Mexican and Central American countries celebrated their independence days and the beginning of National Hispanic Heritage this month. This year, student organizations on campus gathered to create University of Wisconsin’s first official Latino Heritage Month.
Christian Hernandez, director of Lambda Theta Phi Latin Fraternity and chair of Latino Heritage Month Advisory Committee, said bringing this to UW was something that had been discussed for years as a way to bring the latino community together on campus.
The kick-off Monday, coinciding with Central American Independence Day, hosted about 300 students, Hernandez said, bringing together various Latino and multicultural groups on campus, plus a Mariachi band from La Follette High School.
Students could be seen battling for the grand prize bottle of Valentina hot sauce over a traditional Mexican game, “Loteria,” similar to bingo, filling their backpacks with smaller prizes of tortillas, Manzanita Sol and Mexican candies.
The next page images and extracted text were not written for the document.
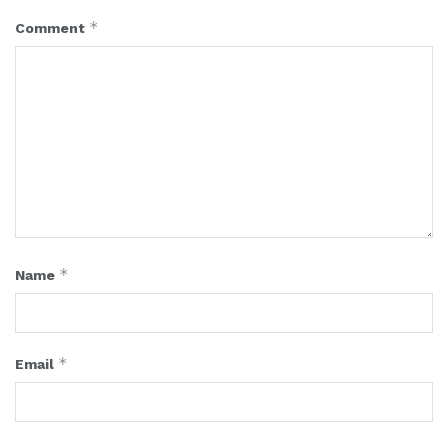
*
Comment
*
Name
*
Email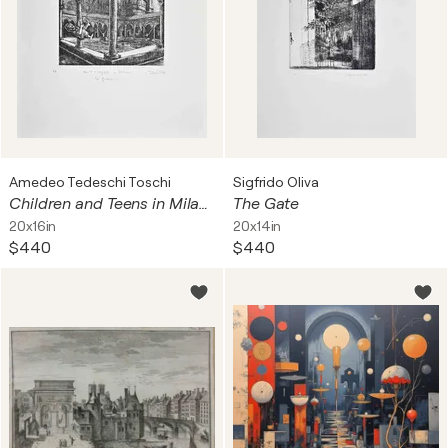
Amedeo Tedeschi Toschi
Sigfrido Oliva
Children and Teens in Milan-Le Grazie
The Gate
20x16in
20x14in
$440
$440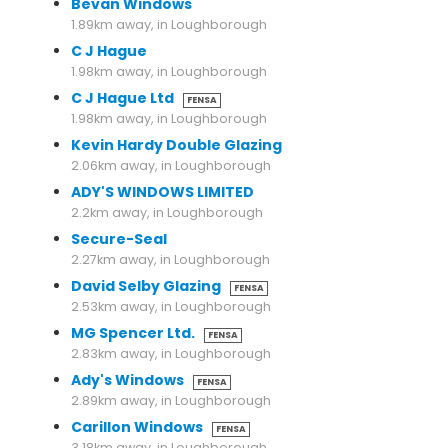
Bevan Windows
1.89km away, in Loughborough
C J Hague
1.98km away, in Loughborough
C J Hague Ltd
FENSA
1.98km away, in Loughborough
Kevin Hardy Double Glazing
2.06km away, in Loughborough
ADY'S WINDOWS LIMITED
2.2km away, in Loughborough
Secure-Seal
2.27km away, in Loughborough
David Selby Glazing
FENSA
2.53km away, in Loughborough
MG Spencer Ltd.
FENSA
2.83km away, in Loughborough
Ady's Windows
FENSA
2.89km away, in Loughborough
Carillon Windows
FENSA
3.18km away, in Loughborough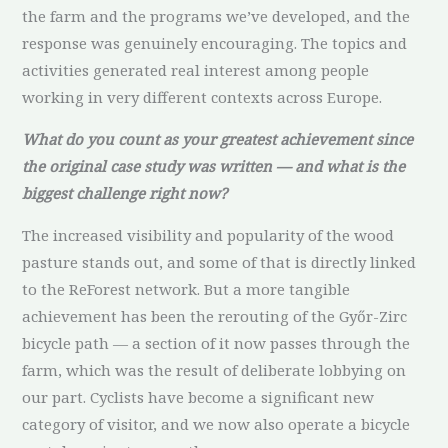
the farm and the programs we’ve developed, and the
response was genuinely encouraging. The topics and
activities generated real interest among people
working in very different contexts across Europe.
What do you count as your greatest achievement since
the original case study was written — and what is the
biggest challenge right now?
The increased visibility and popularity of the wood
pasture stands out, and some of that is directly linked
to the ReForest network. But a more tangible
achievement has been the rerouting of the Győr-Zirc
bicycle path — a section of it now passes through the
farm, which was the result of deliberate lobbying on
our part. Cyclists have become a significant new
category of visitor, and we now also operate a bicycle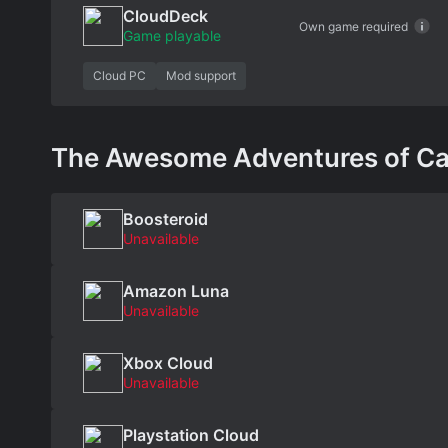
CloudDeck
Own game required
Game playable
Cloud PC
Mod support
The Awesome Adventures of Capta
Boosteroid
Unavailable
Amazon Luna
Unavailable
Xbox Cloud
Unavailable
Playstation Cloud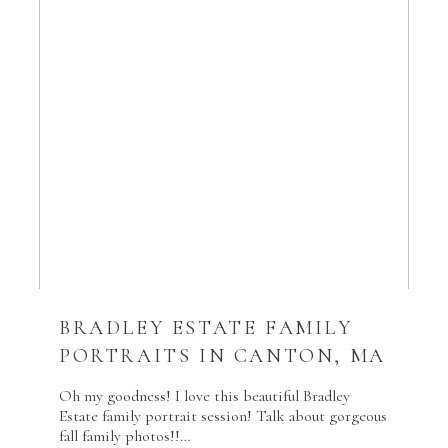
BRADLEY ESTATE FAMILY
PORTRAITS IN CANTON, MA
Oh my goodness! I love this beautiful Bradley
Estate family portrait session! Talk about gorgeous
fall family photos!!…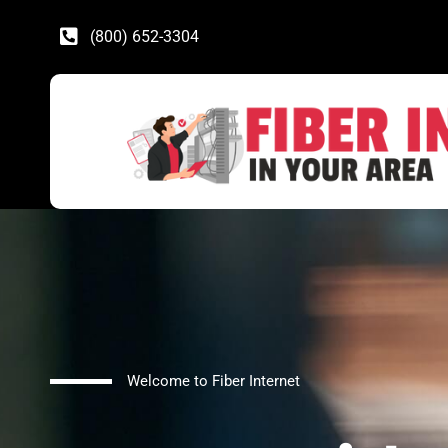
(800) 652-3304
Welcome to Fiber Internet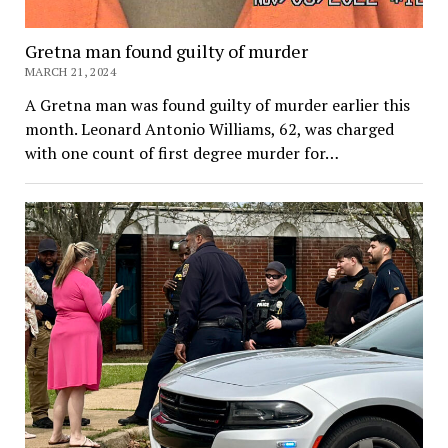
Gretna man found guilty of murder
MARCH 21, 2024
A Gretna man was found guilty of murder earlier this
month. Leonard Antonio Williams, 62, was charged
with one count of first degree murder for…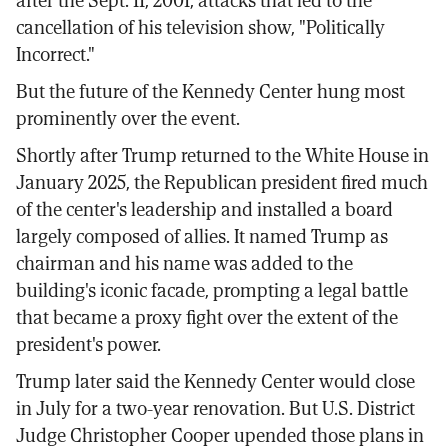
after the Sept. 11, 2001, attacks that led to the
cancellation of his television show, "Politically
Incorrect."
But the future of the Kennedy Center hung most
prominently over the event.
Shortly after Trump returned to the White House in
January 2025, the Republican president fired much
of the center's leadership and installed a board
largely composed of allies. It named Trump as
chairman and his name was added to the
building's iconic facade, prompting a legal battle
that became a proxy fight over the extent of the
president's power.
Trump later said the Kennedy Center would close
in July for a two-year renovation. But U.S. District
Judge Christopher Cooper upended those plans in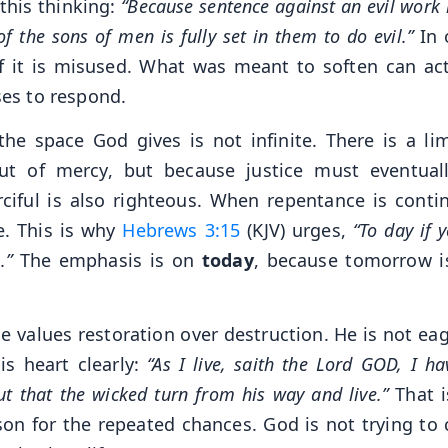
this thinking:
“Because sentence against an evil work 
of the sons of men is fully set in them to do evil.”
In 
f it is misused. What was meant to soften can act
ses to respond.
he space God gives is not infinite. There is a lim
ut of mercy, but because justice must eventual
iful is also righteous. When repentance is contin
e. This is why
Hebrews 3:15
(KJV) urges,
“To day if y
.”
The emphasis is on
today
, because tomorrow i
 values restoration over destruction. He is not eag
is heart clearly:
“As I live, saith the Lord GOD, I h
ut that the wicked turn from his way and live.”
That i
ason for the repeated chances. God is not trying to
Latino organizations gave out information about their groups, including La Mujer Latina and Latino Men’s Group, as well as representatives from the Chicano and Latino Studies Program.
“[We’re] trying to promote and establish Latino community on campus,” Hernandez said. “There’s a division of organizations on campus and something like this rounds them up together.”
Santiago Chavez, a junior who is part of the Latino Men’s Group; Professional Association of Latinos for Medical School Access; and Movimiento Estudiantil Chicano de Aztlan de UW-Madison, said the idea was brought by a notice of the strong and growing Latino presence on campus, a presence these groups were hoping could receive acknowledge from UW.
Chavez said Latino Heritage Month at UW was essential to remind Latino students where they come from and keep them in touch with their heritage when they are not alway surrounded by their culture on campus.
He said while all the different organizations may have a different individual mission, in essence all of their mission is the same.
“Through two languages, we wanted to build a community that will only keep growing and do great things in and out of this campus,” Chavez said.
He said it is also the mission to educate non-hispanic students about the culture, food, music and dances that Latino heritage has to offer. The educational workshops, socials and other events that these organizations host make this happen, he said.
“Being a predominantly white university, we take it upon ourselves to educate others and show them about our culture,” Chavez said. “We realize that many people might not be aware of some of our beliefs and traditions, either by lack of exposure or false stereotypes.”
Latino Heritage Month will continue until Oct. 15. Events will include a self-defense workshop hosted by Educated Leading Ladies Association and Lambda Theta and an altar set-up event for Dia de los Muertos (Day of the Dead).
Chavez said Hispanic Heritage Month at UW, and the Latino student organizations as a whole, are a worthwhile resource for Latino students who seek a sense of community.
“We push each other everyday, encouraging each other to be the best we can be. Reminding everyone que si se puede,” Chavez said.